# Why We Need a Registry Bridge - fengmk2

# Why We Need a Registry Bridge

The [pkg-pr-registry-bridge](https://github.com/voidzero-dev/pkg-pr-registry-bridge) is an npm-compatible registry proxy for `pkg.pr.new` preview builds.

It lets package managers install selected preview builds as normal registry versions, while regular dependencies still come from npm.

`pkg.pr.new` is great for preview tarballs. It lets us try a package built from a PR or commit without publishing a real npm release.

But package managers do not only download tarballs.

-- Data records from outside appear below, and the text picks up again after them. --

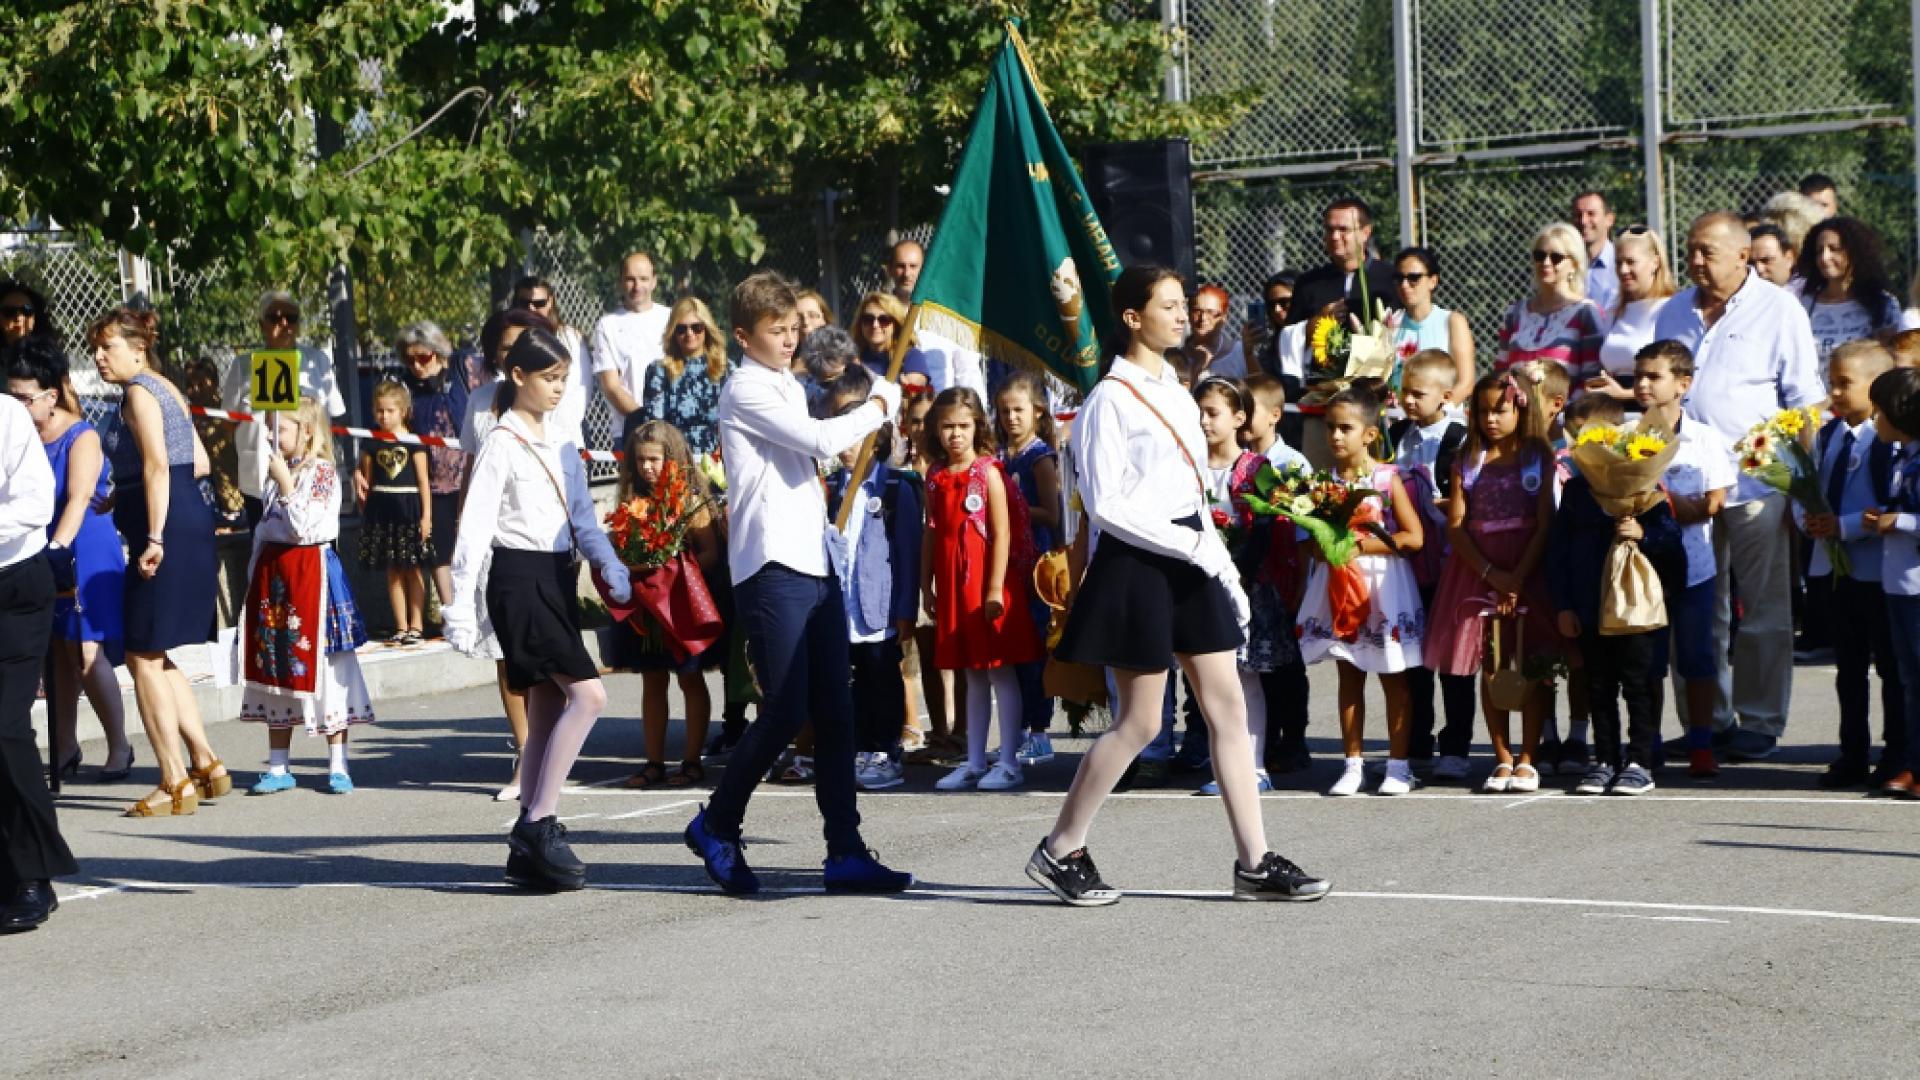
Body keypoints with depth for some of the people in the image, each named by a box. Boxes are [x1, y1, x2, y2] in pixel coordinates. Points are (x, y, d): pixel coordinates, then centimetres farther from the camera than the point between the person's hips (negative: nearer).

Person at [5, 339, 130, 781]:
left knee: (86, 653, -9)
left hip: (83, 554, -5)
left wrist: (55, 551, -29)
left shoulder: (81, 438, -10)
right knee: (57, 652, 8)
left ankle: (119, 747, 2)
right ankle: (65, 749, 15)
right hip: (39, 554, 5)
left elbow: (78, 502, -19)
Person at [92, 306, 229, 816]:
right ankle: (206, 764, 17)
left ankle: (176, 784, -4)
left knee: (143, 655, -5)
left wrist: (155, 537, -27)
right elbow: (199, 463, 21)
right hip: (191, 522, 10)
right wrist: (127, 493, 26)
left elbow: (157, 465, -21)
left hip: (167, 530, -10)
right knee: (153, 654, 17)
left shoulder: (139, 392, -10)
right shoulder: (168, 390, 18)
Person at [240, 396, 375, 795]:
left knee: (317, 664, -5)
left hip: (309, 569, -7)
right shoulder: (278, 472, 14)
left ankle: (338, 766, 2)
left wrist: (285, 483, -20)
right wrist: (255, 579, 16)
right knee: (274, 665, 8)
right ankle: (278, 766, 14)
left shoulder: (321, 472, -8)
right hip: (272, 571, 7)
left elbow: (305, 526, -18)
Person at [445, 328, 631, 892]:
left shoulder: (560, 444, 15)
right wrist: (462, 606, -21)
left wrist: (610, 565, 1)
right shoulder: (502, 444, -9)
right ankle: (539, 823, -13)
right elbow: (476, 523, -14)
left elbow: (582, 516, 18)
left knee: (547, 712, 8)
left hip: (557, 578, 8)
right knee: (588, 694, -18)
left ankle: (529, 847, 13)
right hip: (519, 578, -8)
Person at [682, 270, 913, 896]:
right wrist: (876, 411, -1)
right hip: (772, 568, -9)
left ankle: (845, 852, 4)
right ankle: (716, 825, 10)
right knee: (784, 713, -9)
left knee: (834, 712, 3)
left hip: (816, 564, 9)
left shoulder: (790, 388, 22)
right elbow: (821, 439, -16)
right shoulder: (746, 390, -7)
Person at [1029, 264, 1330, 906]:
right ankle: (1060, 850, 10)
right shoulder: (1109, 400, -10)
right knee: (1140, 722, -3)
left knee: (1228, 708, 3)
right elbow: (1106, 505, -16)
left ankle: (1254, 862, 5)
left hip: (1189, 558, 8)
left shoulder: (1179, 397, 16)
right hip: (1135, 562, -8)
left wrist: (1226, 569, 12)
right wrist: (1193, 548, -19)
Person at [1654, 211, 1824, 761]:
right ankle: (1709, 719, 15)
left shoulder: (1779, 311, 0)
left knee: (1762, 610, 1)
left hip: (1755, 483, -5)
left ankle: (1760, 721, 7)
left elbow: (1804, 400, -1)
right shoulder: (1674, 313, 15)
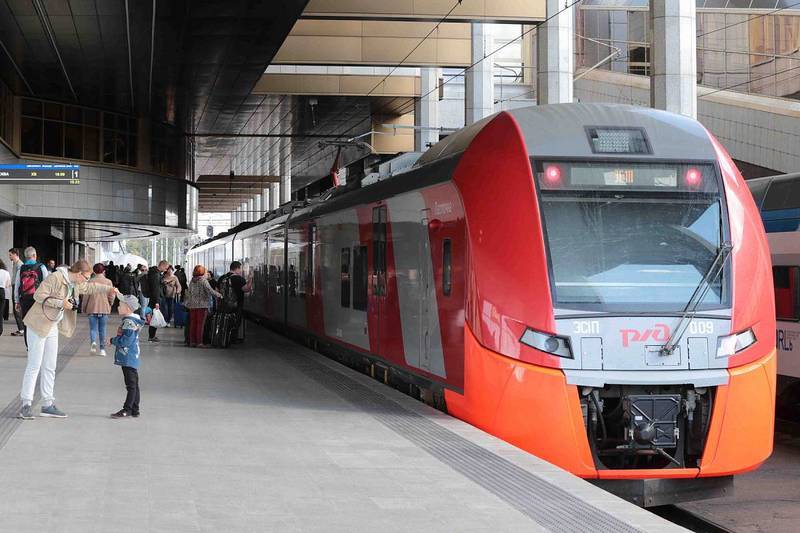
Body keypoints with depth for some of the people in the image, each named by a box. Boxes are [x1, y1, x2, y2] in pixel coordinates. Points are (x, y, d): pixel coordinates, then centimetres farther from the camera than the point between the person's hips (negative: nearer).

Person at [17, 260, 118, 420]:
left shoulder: (76, 284, 7)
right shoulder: (55, 278, -20)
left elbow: (90, 287, 26)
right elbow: (38, 295, -23)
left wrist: (109, 289, 19)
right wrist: (61, 303, -23)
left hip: (52, 327, 9)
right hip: (38, 325, -9)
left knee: (50, 367, 9)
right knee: (34, 365, -7)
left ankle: (47, 404, 14)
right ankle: (26, 405, -3)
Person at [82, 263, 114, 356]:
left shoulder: (90, 281, -4)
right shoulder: (108, 282, -1)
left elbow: (86, 296, -2)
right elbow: (111, 296, -1)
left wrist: (83, 308, 9)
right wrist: (109, 306, 18)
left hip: (92, 309, -1)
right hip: (104, 309, 1)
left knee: (93, 328, 4)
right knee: (102, 330, 11)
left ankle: (93, 342, -23)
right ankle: (102, 349, 12)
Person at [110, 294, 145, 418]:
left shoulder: (129, 322, -17)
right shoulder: (133, 320, 14)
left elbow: (126, 341, -22)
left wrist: (113, 340, -10)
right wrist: (115, 340, 15)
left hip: (128, 359, -10)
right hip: (132, 359, 10)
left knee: (131, 384, -7)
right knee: (133, 385, 12)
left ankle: (127, 409, -5)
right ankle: (135, 410, 17)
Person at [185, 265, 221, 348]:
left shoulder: (192, 281, 10)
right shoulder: (203, 281, -9)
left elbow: (188, 293, 17)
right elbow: (210, 291, -17)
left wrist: (185, 302, 27)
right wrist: (219, 295, -8)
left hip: (192, 305, 6)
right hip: (202, 305, -6)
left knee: (192, 323, 9)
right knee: (200, 324, -4)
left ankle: (192, 341, 12)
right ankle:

For normal installs, they first ask a registry for package metadata.

## The Problem

A package manager expects a registry to answer:

- `GET /<package>`: list versions, dist-tags, tarball URLs, and integrity.
- `GET /<tarball>`: return the exact package bytes.

`pkg.pr.new` gives us direct tarball URLs, but not npm packuments.

That breaks common workflows like aliases and overrides:

```json
{
  "overrides": {
    "vite": "npm:@voidzero-dev/vite-plus-core@0.0.0-commit.<sha>"
  }
}
```

The package manager needs `@voidzero-dev/vite-plus-core` to look like a real registry package version.

## Why Not Use Tarball URLs Directly

A direct `pkg.pr.new` URL looks simpler, but it is fragile.

- Bun has an [override bug](https://github.com/oven-sh/bun/issues/33192): it may drop an HTTP tarball when the dependency key is `vite` but the tarball's internal `name` is `@voidzero-dev/vite-plus-core`.
- pnpm treats direct tarball URLs as exotic sources. With [`blockExoticSubdeps`](https://pnpm.io/settings#blockexoticsubdeps), transitive URL usage may require `blockExoticSubdeps: false`.
- Lockfiles become cleaner when previews are registry versions, not raw URLs.

The bridge turns the preview into normal registry metadata, so package managers can use their standard resolver path.

## What the Bridge Solves

The bridge adds the missing registry layer.

It lets preview builds behave like normal npm versions while keeping normal packages on npm.

- Preview versions are explicit: `0.0.0-commit.<sha>`.
- Commit versions are immutable and safe for lockfiles.
- PR convenience can use a moving `pr-<n>` dist-tag.
- Non-preview packages redirect to `registry.npmjs.org`.

## How It Works

The bridge is an npm-compatible registry proxy.

```text
CI
  build package
  rewrite package.json
  hash exact bytes
  upload metadata + tarball
        |
        v
R2 tarball store
        ^
        |
bun / npm / pnpm install
        |
        v
Registry bridge
  |-- preview package -> inject preview versions into packument
  |-- preview tarball -> stream stored bytes from R2
  `-- normal package  -> redirect to registry.npmjs.org
```

For allowlisted packages:

1. It fetches the real npm packument.
2. It injects preview versions for registered commits.
3. It returns metadata with tarball URLs and integrity.

For preview tarballs:

1. CI builds and rewrites the package.
2. CI computes integrity for the exact bytes.
3. CI uploads the tarball and metadata.
4. The Worker streams the stored tarball back to the package manager.

For everything else, the bridge redirects to npm.

## The Result

We can install preview builds with normal package-manager behavior:

- aliases work;
- overrides work;
- lockfiles stay reproducible;
- large binary packages are served without Worker rebuild cost;
- npm remains the source for all regular dependencies.

The bridge is small because it only does one job: make preview builds speak the npm registry protocol.